Heaton Moor is an affluent area; in the Victorian era, it had an equal residential status to Alderley Edge and Bowdon. Today, this moneyed reputation continues as the SK4 postcode is typically characterised by high disposable incomes. The estimated household weekly income for Heaton Moor in 2001 was significantly above the average for Greater Manchester.

== Sport ==
Heaton Moor Rugby Club has facilities for rugby, cricket, lacrosse and tennis in a multimillion-pound development.

Heaton Mersey lacrosse team has been based in Heaton Moor since 1879, playing on Green Lane at the Heatons Sports Club.

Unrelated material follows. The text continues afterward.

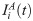
(A) Illustration of input similarity ρsame for which the first Nsame neurons receive identical direct inputs IiA(t) and IIB(t). Also depicted is partial readout dimension Nr under two types of readout orderings: ordered and random, see text for details. (B) Scatter plot of classification performance P of surrogate population vs. network for a range of parameters ρcorr, ρsame and Nr, for both ordered and random readouts (same data as (E)). (C) P for network (black) and surrogate population (green) as a function of Nr with ordered readouts, for ρcorr = 0, ρsame = 0.5. Red dashed line indicates Nr = Nsame. (D) P for network (black) and surrogate population (green) as a function of Nr with random readout, for ρcorr = 0.9, ρsame = 0. For (C) and (D), shaded areas show one one standard deviation (see sampling details below). (E) Color plot of P as a function of ρsame and ρcorr for Nr = N/4. Top row: ordered readouts (dashed line indicates Nr = Nsame). Bottom row: random readouts. First column: network. Second column: surrogate population. For all P values shown, quantities were sampled over 20 repeated simulations where networks, inputs and Tempotron training were reprocessed. N = 500, K = 20.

West Heaton Bowling, Tennis and Squash Club, established in 1873, has six all weather tennis courts, two squash courts and a bowling green.

Heaton Moor Golf Club, founded in 1892, is an 18-hole relatively flat, tree-lined course set in a conservation area.

Moor Road Runners, established in April 2022, is the main running club in Heaton Moor, with runs typically starting and finishing at one of the many cafés, pubs or bars in the area.

== Personalities ==
=== Performing arts ===
Stuart Flinders from BBC North West Tonight is resident.

Dominic Monaghan, who played Meriadoc "Merry" Brandybuck in the film trilogy of The Lord of the Rings and Charlie Pace the television actor in Lost, was born in Germany but raised here. The Stone Roses' bassist Mani lived here until his death in 2025.

Manchester-born musician Norman Beaker, the ninth British blues artist to be inducted into the Blues Hall of Fame, has lived in Heaton Moor since 1985.

=== Sport ===
Heaton Moor was the birthplace of cricketer Charles Marriott

Tennis siblings Liam Broady and Naomi Broady and
basketball player John Amaechi are Heaton Moor residents.

Kate Richardson-Walsh, captain of Great Britain's 2016 gold medal-winning hockey team, grew up in Heaton Moor, where she attended Tithe Barn School and Priestnall School.

=== Writers ===
Ronald Gow, dramatist, best known for Love on the Dole (1934), was born here.

The journalist, television presenter and Labour Party peer, Baroness Joan Bakewell.

The crime writer Val McDermid and screenwriter, playwright, and former journalist Danny Brocklehurst (Shameless, The Stretford Wives, Clocking Off, Sorted) and children's author Philip Caveney live (or have recently lived here. Children's author Jo Welch grew up in Heaton Moor and set her first book, The Einstein Code (2016), in the area.

The Guardian feminist and journalist Mary Stott and her husband lived here after moving from Leicester.

=== Businessmen ===
Cecil Kimber, the founder of M.G. Car Company lived in Heaton Moor, and was a pupil of Stockport Grammar School.